:: Required work ::
An exact restatement of the data is required, with the images omitted.
──────── Extracted material ────────
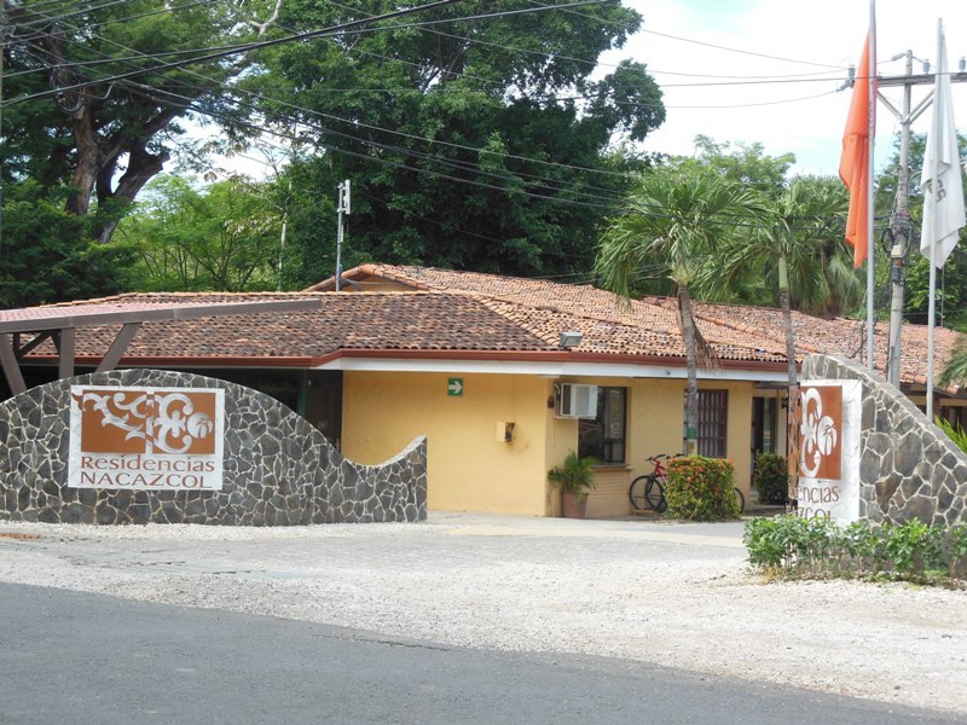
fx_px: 2123
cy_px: 362
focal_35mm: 76
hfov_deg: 25.7
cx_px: 484
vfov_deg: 19.4
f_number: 4.4
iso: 125
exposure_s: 1/320
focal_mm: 13.6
────────
:: Output for this exercise ::
fx_px: 2123
cy_px: 362
focal_35mm: 76
hfov_deg: 25.7
cx_px: 484
vfov_deg: 19.4
f_number: 4.4
iso: 125
exposure_s: 1/320
focal_mm: 13.6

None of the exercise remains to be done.